Pour une hadopi de la blague : sauvons Ruquier !
Daniel Schneidermann - - Humour - Le matinaute - 58 commentaires Télécharger la videoTélécharger la version audio
Ayons une pensée pour une victime d'Internet nommée Laurent Ruquier. Le saviez-vous ? Ruquier arrête ses spectacles politiques. Pourquoi ? Parce qu'il subit de plein fouet une concurrence sauvage et déloyale, celle de quelques centaines de Twittos, qui font aussi des blagues sur la politique. "Le commentaire d'actualité est, si ce n'est à la portée de tout le monde, en tout cas multi-diffusé, déclare-t-il à Thomas Hugues, dans une émission diffusée sur le portail Yahoo. C'est banalisé et donc beaucoup moins rare (...) Quand vous faites une vanne sur Frigide Barjot, avant on était dix à la faire sur Paris.
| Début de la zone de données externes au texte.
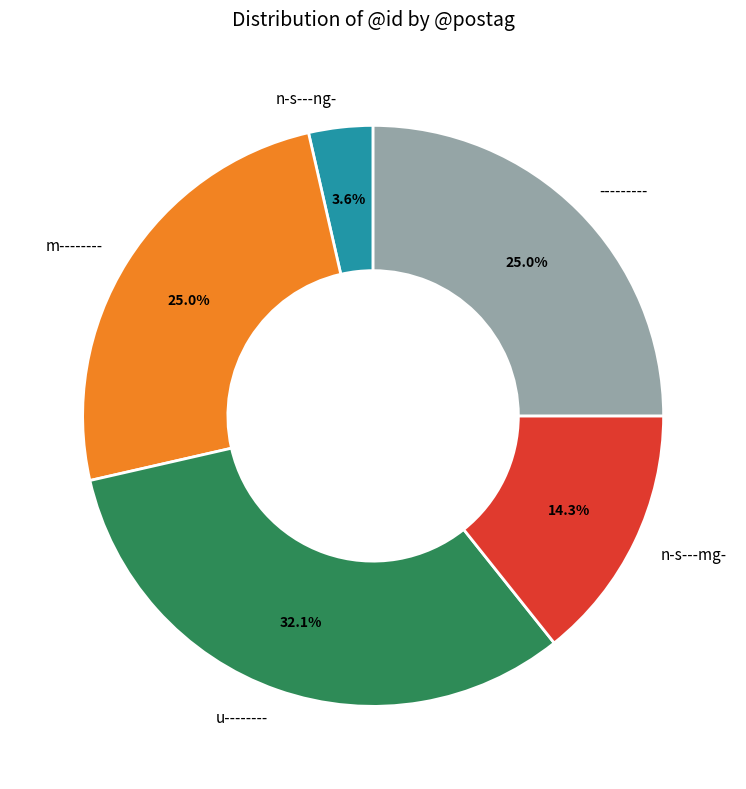

What is the ratio of the value at n-s---mg- to the value at n-s---ng-?

4.0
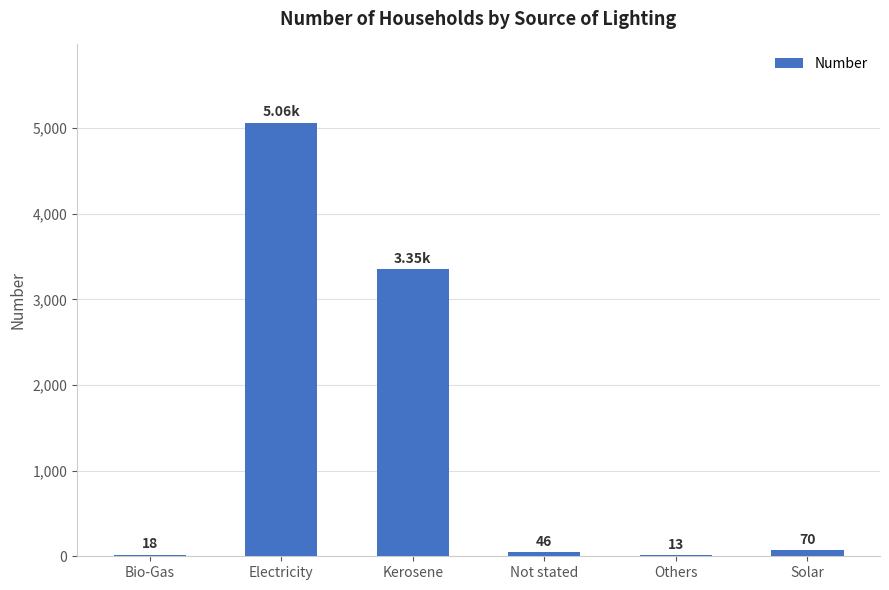

What value does the data have at Bio-Gas?

18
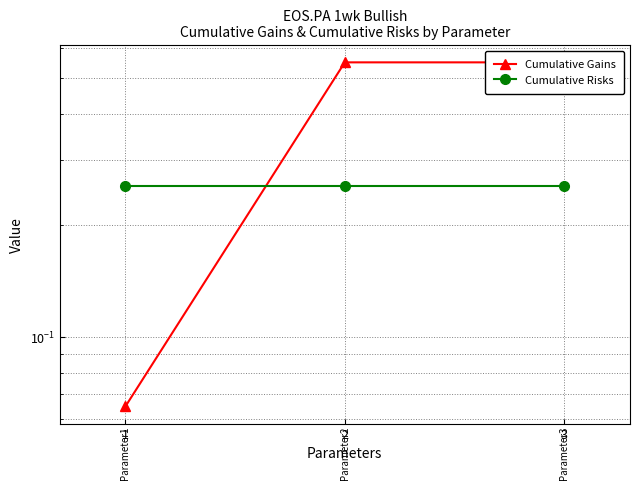

What is the spread (max minus min) of values at 2?

0.3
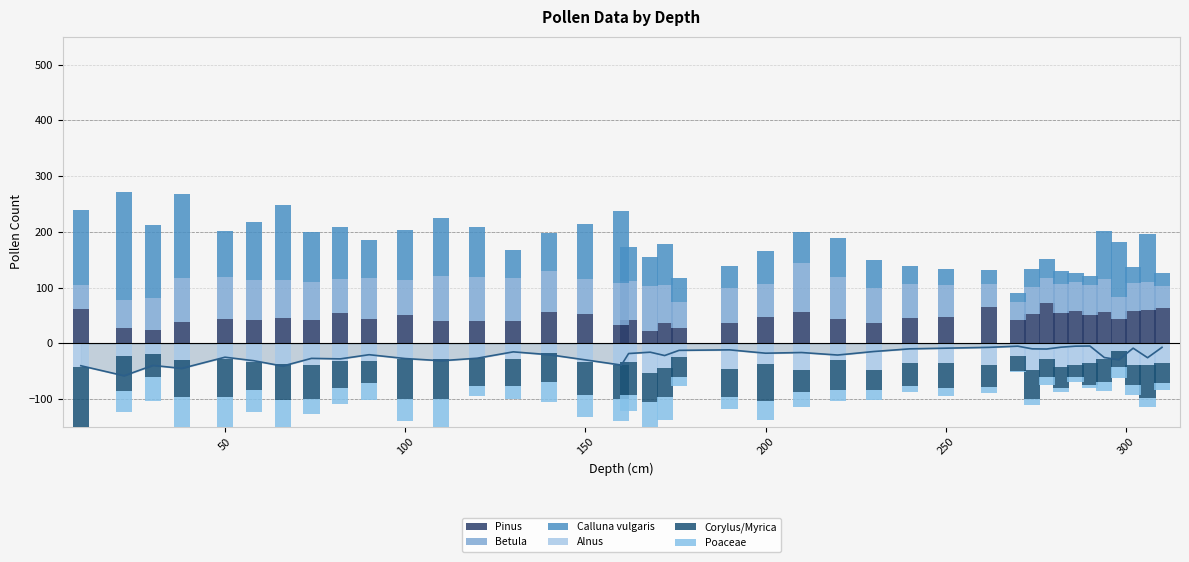

What are all the series names shown in the legend?

Pinus, Betula, Calluna vulgaris, Alnus, Corylus/Myrica, Poaceae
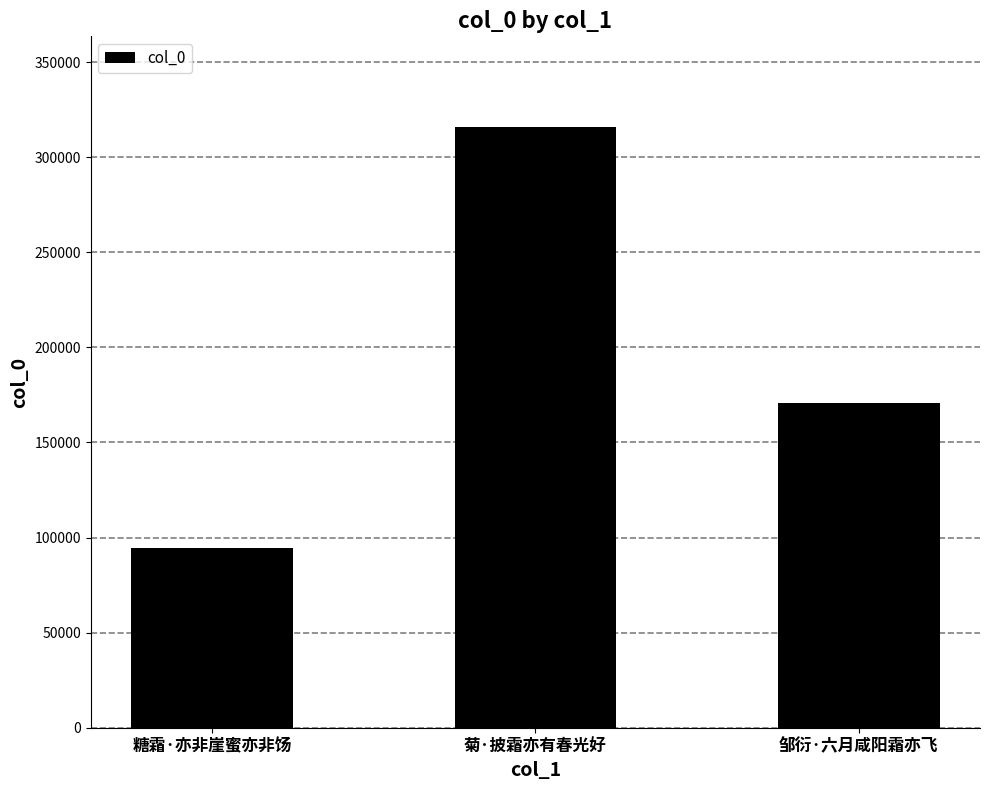

Where is the data nearest to the value 205218?

邹衍·六月咸阳霜亦飞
Aujourd'hui il y a 300 personnes qui font la même vanne, et qui en plus vous reprochent de leur avoir piquée, comme si avant Twitter je n'avais jamais écrit une ligne (...) Donc je ne me vois pas aujourd'hui remonter sur scène, parce que je trouve ça banal de commenter l'actualité."
Même si par pudeur Ruquier se garde bien d'en appeler à la solidarité nationale, il est clair que cette interview est un appel à l'aide. Il ne faut donc pas se contenter de verser une larme sur le sort tragique de notre champion national du vent, dernière victime en date d'Internet, après l'industrie du disque, l'industrie du cinéma, l'industrie de la presse, la librairie traditionnelle, et quelques autres. Il faut proposer des solutions. Une production de blagues ultra-sécurisée, à l'abri de pare-feux inviolables ? Des blagues avec DRM, garanties in-copiables ? Une Hadopi de la blague, qui enverrait des avertissements aux pirates produisant des blagues sauvages, sans autorisation ? Si le gouvernement était un peu courageux, il débloquerait en urgence une aide exceptionnelle, pour préserver la production de blagues saines, avec garantie de l'Etat. Ah, on me glisse dans l'oreillette que cette subvention existe déjà, chaque samedi soir, sur une chaîne de télévision du service public. Mais chut ! Bruxelles écoute.
A propos de blagues et de service public, saviez-vous que le site de France Télévisions retransmettait une grande partie des matches de Roland Garros ? Non. Personne ne le savait. Tout le monde le sait aujourd'hui, depuis que le commentateur de ces matches, Pierre-Etienne Léonard, a fait le "buzz", en commentant de manière très...libre. Séquence au Petit journal de Canal+, buzz immédiat, gloire subite : le groupe public a économisé quelques centaines de milliers d'euros en pub. Croit-on que Pierre-Etienne Léonard a été félicité par le patron des sports, Daniel Bilalian ? Non. D'après un blog du Monde, citant l'entourage du "commentateur fou", il a été au contraire fermement rappelé à l'ordre. Ledit Bilalian ne confirme rien, et répond lapidairement qu'il s'agit d'une "affaire interne, définitivement réglée". Il y a, à la tête de France Télévisions, un sympathique cumulard, dont nous dressions le portrait ici, nommé Bruno Patino, et qui se targue d'être un penseur de l'Internet. On serait curieux de connaître son avis sur le sujet.